*** The data Section Begins ***
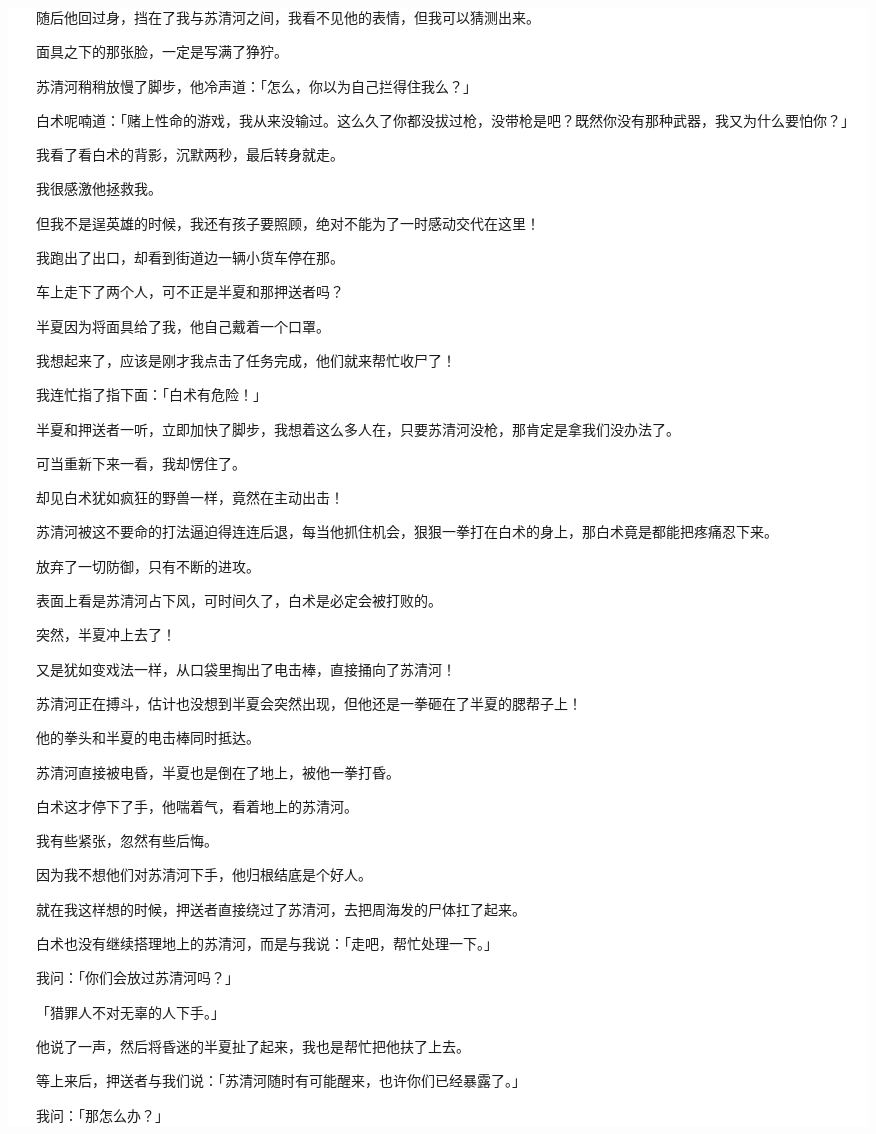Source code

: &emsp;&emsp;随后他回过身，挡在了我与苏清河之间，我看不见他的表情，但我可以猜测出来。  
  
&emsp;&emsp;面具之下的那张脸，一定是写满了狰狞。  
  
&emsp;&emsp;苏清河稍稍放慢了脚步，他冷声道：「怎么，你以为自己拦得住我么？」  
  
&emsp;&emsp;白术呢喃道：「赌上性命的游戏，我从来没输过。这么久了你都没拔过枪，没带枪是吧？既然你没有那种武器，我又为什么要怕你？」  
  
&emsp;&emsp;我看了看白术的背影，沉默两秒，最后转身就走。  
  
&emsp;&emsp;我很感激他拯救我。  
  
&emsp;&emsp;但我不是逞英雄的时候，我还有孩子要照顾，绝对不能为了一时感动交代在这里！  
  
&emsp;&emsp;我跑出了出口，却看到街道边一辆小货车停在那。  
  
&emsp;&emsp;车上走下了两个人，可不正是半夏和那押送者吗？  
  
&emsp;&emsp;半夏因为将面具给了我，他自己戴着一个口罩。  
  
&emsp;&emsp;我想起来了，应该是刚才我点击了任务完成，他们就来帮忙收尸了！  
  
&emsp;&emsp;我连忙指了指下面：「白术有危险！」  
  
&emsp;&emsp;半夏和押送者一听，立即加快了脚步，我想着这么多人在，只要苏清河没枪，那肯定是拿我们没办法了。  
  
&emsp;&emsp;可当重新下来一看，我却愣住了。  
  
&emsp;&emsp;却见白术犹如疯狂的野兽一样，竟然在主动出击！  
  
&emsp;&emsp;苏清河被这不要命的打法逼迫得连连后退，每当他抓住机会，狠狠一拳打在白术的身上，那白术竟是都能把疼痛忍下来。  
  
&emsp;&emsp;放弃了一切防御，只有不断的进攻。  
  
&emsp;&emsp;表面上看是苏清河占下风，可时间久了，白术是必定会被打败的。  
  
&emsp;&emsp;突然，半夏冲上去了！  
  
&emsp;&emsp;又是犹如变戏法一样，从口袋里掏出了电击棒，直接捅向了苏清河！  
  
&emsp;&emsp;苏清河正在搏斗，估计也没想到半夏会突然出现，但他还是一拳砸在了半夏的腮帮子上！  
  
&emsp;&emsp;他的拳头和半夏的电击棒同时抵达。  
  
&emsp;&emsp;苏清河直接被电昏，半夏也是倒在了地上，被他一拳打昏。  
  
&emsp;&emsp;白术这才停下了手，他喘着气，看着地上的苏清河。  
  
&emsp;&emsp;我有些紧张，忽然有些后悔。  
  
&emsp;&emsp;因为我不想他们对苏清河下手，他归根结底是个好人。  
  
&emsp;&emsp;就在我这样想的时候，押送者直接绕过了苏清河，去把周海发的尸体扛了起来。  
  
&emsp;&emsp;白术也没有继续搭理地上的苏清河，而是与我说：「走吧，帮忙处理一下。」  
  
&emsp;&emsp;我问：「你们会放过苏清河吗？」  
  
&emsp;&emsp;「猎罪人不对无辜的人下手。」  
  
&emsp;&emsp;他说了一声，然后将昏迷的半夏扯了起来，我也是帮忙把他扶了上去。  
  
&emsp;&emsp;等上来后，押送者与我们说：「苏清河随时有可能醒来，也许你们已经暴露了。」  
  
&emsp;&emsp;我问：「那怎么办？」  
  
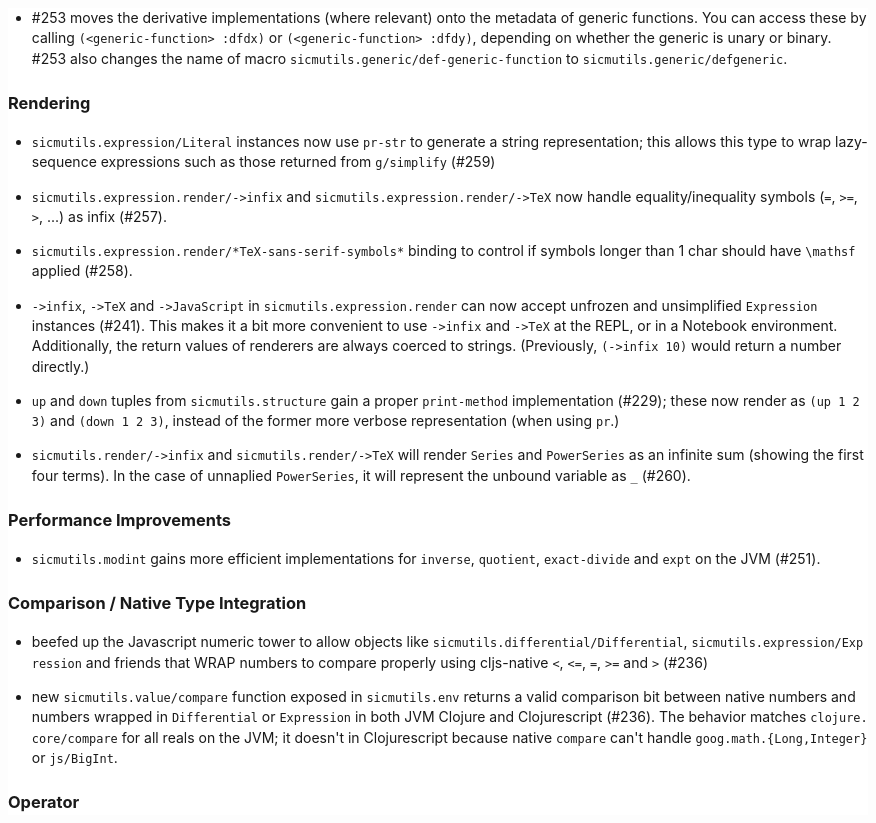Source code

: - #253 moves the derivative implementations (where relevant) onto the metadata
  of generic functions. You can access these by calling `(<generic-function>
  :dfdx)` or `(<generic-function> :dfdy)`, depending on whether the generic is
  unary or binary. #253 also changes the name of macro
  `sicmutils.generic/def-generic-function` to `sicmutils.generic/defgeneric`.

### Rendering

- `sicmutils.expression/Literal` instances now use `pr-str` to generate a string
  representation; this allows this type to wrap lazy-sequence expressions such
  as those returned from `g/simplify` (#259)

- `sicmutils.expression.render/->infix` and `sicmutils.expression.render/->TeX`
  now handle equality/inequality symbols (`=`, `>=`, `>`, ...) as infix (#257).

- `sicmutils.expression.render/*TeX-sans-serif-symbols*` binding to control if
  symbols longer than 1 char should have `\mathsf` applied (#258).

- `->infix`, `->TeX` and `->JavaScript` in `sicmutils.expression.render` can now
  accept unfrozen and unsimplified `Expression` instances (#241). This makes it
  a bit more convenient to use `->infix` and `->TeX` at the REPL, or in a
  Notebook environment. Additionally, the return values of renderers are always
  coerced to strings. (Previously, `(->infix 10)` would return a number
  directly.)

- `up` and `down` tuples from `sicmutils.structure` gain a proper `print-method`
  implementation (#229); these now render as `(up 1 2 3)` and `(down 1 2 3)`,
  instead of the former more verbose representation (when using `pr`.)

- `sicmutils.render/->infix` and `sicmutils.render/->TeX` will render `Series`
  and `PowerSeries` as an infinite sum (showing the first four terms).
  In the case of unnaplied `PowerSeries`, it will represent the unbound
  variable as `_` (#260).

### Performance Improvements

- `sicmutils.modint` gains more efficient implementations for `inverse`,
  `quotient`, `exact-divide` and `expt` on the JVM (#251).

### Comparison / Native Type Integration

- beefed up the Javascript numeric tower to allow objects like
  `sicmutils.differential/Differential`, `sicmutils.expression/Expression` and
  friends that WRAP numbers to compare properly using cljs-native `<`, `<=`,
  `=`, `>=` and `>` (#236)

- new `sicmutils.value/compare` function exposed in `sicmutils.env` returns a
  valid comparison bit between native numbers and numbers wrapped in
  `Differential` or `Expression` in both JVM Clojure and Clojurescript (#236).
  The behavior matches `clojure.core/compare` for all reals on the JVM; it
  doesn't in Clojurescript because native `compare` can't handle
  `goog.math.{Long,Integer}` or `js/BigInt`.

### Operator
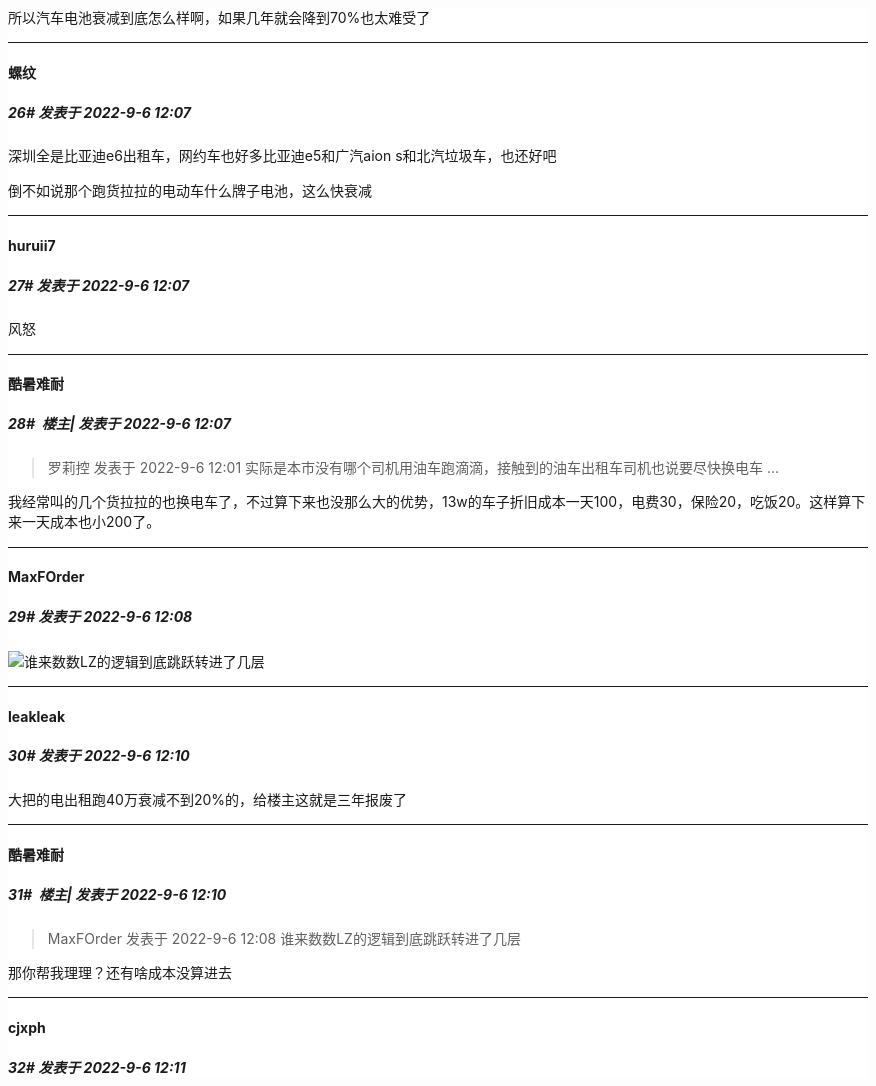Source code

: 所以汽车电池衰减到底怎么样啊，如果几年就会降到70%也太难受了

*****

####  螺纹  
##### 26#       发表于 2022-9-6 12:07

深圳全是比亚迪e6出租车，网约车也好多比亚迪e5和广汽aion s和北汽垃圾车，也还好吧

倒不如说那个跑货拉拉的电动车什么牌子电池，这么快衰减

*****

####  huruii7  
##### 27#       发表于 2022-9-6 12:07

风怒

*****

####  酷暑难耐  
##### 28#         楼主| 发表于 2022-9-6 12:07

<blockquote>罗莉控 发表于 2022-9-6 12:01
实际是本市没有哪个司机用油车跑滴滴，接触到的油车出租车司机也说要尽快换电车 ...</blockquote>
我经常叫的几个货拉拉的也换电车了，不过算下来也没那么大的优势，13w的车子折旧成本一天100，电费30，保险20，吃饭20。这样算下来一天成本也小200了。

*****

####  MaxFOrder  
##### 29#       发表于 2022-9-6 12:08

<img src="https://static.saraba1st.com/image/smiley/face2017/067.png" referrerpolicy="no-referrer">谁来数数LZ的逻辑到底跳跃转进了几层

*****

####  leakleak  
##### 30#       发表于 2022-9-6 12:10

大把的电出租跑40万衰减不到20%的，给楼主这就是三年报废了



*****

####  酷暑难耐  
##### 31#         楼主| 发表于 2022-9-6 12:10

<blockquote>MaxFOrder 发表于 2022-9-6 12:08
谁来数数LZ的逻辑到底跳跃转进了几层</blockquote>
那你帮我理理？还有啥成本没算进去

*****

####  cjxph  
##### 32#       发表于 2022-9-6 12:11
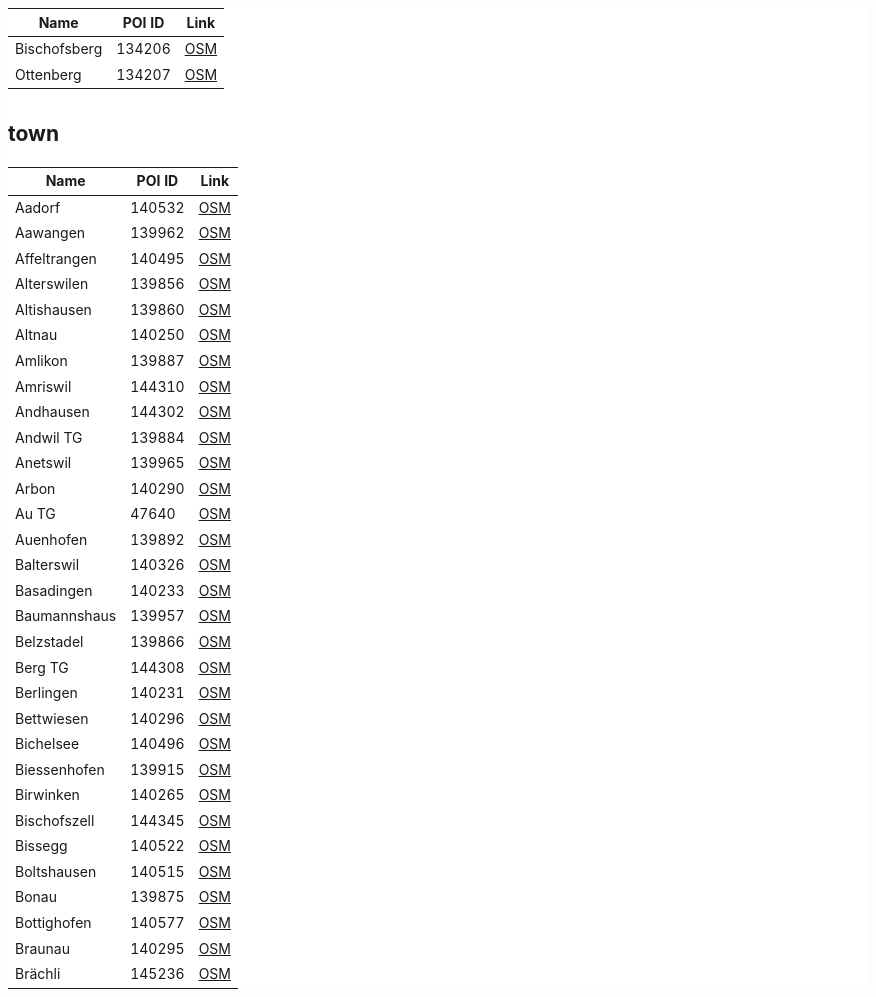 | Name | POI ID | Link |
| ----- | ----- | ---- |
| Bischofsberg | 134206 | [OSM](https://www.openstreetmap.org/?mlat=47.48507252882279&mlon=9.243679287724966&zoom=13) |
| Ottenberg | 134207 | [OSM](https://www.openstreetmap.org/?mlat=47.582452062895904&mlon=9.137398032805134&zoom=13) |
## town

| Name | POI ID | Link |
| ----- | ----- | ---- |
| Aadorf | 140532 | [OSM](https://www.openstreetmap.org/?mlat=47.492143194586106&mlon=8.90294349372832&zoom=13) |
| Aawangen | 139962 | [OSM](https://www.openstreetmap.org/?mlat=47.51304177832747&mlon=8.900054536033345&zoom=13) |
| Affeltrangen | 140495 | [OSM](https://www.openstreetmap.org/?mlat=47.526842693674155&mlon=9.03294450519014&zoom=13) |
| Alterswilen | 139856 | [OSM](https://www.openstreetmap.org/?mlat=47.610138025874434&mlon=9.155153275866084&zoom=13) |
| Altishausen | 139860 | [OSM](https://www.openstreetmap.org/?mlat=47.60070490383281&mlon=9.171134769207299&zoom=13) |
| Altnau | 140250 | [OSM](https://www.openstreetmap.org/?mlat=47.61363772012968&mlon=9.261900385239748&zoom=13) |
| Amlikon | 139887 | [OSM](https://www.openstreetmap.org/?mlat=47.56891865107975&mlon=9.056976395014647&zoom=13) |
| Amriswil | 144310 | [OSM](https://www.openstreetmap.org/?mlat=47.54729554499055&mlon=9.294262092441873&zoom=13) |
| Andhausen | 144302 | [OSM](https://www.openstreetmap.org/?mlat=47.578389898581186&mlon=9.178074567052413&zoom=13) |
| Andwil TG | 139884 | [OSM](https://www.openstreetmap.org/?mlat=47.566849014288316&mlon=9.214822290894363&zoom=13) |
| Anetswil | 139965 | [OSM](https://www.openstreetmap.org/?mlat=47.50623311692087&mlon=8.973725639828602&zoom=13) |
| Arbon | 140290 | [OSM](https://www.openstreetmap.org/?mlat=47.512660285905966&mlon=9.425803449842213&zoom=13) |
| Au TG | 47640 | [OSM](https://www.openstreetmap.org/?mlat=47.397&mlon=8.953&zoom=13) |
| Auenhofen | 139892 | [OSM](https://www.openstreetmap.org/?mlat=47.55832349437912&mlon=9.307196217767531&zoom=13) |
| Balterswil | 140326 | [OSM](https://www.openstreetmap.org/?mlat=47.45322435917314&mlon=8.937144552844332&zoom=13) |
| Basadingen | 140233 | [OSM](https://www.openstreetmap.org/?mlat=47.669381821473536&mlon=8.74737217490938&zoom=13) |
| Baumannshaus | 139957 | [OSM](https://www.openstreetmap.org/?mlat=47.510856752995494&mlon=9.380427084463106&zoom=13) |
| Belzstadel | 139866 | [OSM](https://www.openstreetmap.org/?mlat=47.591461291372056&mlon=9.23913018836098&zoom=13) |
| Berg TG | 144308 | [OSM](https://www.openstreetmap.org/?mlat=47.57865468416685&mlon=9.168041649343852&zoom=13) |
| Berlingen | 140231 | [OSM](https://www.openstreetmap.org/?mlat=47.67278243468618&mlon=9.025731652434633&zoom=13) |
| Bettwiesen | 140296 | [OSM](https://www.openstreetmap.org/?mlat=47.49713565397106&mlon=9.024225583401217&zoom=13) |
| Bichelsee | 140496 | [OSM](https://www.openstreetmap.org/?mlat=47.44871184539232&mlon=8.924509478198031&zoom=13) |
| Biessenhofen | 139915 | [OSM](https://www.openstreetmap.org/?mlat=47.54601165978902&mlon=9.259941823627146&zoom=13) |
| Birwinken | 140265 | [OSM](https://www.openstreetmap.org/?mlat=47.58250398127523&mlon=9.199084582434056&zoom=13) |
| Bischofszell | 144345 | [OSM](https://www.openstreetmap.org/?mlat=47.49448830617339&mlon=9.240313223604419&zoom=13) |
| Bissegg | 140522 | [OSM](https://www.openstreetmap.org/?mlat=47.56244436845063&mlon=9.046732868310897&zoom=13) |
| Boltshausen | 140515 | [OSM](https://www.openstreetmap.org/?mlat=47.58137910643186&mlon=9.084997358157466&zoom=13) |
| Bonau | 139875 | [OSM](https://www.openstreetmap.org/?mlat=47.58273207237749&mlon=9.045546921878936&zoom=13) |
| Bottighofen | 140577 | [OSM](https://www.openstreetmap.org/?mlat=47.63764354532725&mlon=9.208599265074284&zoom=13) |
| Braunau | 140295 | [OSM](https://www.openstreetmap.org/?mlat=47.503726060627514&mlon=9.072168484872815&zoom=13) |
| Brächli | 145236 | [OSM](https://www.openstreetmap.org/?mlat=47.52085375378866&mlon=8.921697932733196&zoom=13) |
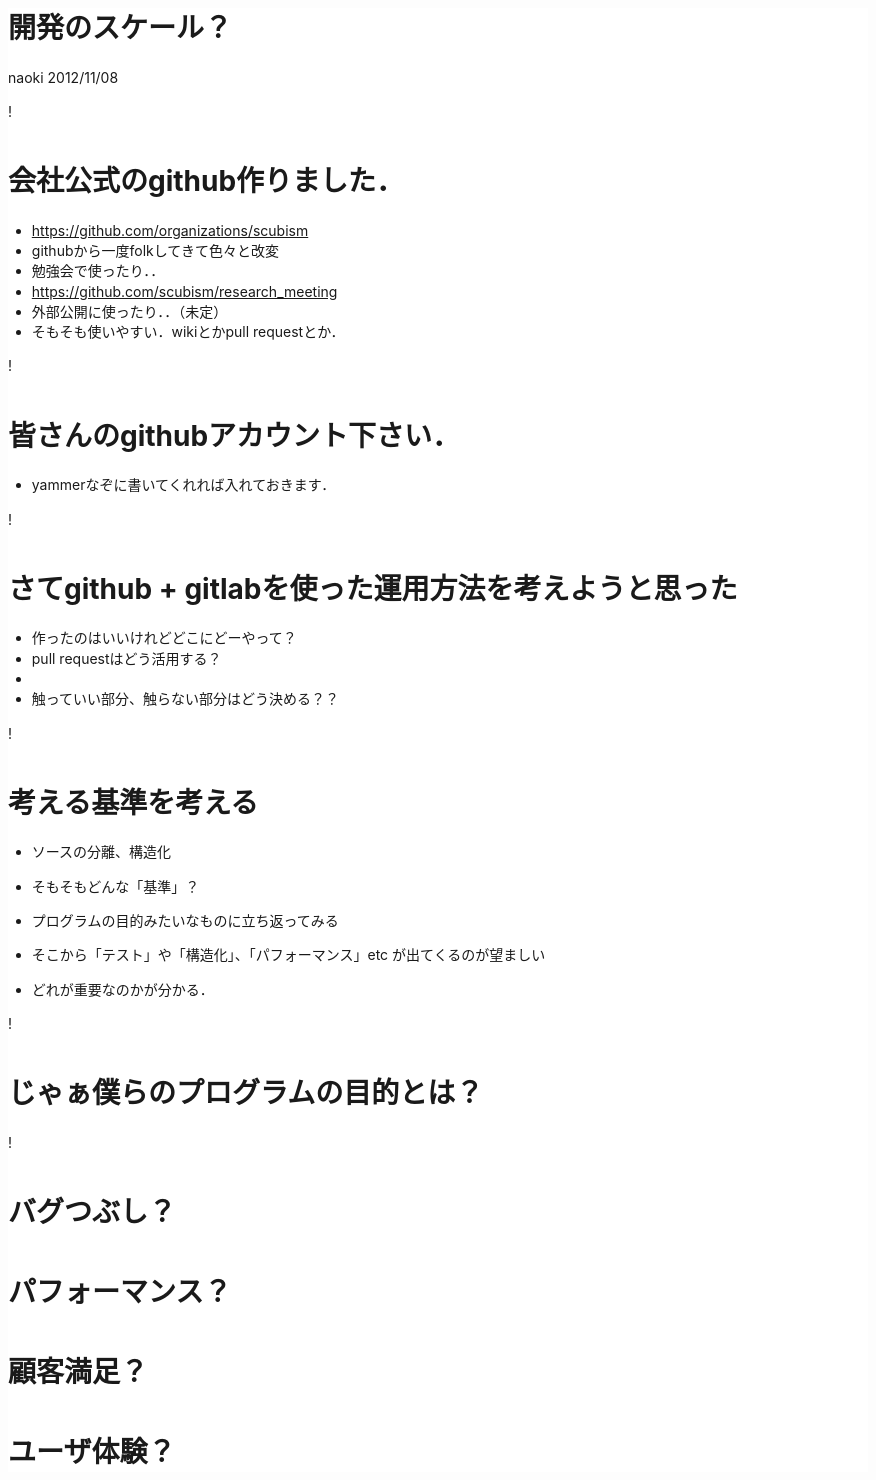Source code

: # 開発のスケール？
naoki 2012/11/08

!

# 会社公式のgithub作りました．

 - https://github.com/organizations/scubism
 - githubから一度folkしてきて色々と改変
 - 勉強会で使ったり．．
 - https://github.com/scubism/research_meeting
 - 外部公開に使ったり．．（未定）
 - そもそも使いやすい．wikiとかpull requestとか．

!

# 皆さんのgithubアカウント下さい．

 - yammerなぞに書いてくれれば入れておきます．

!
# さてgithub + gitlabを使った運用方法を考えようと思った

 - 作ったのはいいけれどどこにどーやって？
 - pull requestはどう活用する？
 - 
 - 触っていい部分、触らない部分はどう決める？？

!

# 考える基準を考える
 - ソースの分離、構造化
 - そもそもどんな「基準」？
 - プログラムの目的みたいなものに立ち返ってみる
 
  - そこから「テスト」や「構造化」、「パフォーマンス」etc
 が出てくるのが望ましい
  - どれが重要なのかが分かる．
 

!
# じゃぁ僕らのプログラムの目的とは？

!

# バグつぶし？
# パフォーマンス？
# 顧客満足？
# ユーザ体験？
*** The data Section Ends ***
* **Your objective**: Reproduce the data verbatim, from the line containing "generate a string" through the line containing "### Performance Improvements", including both of those lines.

* **Exercise answer**:
- `sicmutils.expression/Literal` instances now use `pr-str` to generate a string
  representation; this allows this type to wrap lazy-sequence expressions such
  as those returned from `g/simplify` (#259)

- `sicmutils.expression.render/->infix` and `sicmutils.expression.render/->TeX`
  now handle equality/inequality symbols (`=`, `>=`, `>`, ...) as infix (#257).

- `sicmutils.expression.render/*TeX-sans-serif-symbols*` binding to control if
  symbols longer than 1 char should have `\mathsf` applied (#258).

- `->infix`, `->TeX` and `->JavaScript` in `sicmutils.expression.render` can now
  accept unfrozen and unsimplified `Expression` instances (#241). This makes it
  a bit more convenient to use `->infix` and `->TeX` at the REPL, or in a
  Notebook environment. Additionally, the return values of renderers are always
  coerced to strings. (Previously, `(->infix 10)` would return a number
  directly.)

- `up` and `down` tuples from `sicmutils.structure` gain a proper `print-method`
  implementation (#229); these now render as `(up 1 2 3)` and `(down 1 2 3)`,
  instead of the former more verbose representation (when using `pr`.)

- `sicmutils.render/->infix` and `sicmutils.render/->TeX` will render `Series`
  and `PowerSeries` as an infinite sum (showing the first four terms).
  In the case of unnaplied `PowerSeries`, it will represent the unbound
  variable as `_` (#260).

### Performance Improvements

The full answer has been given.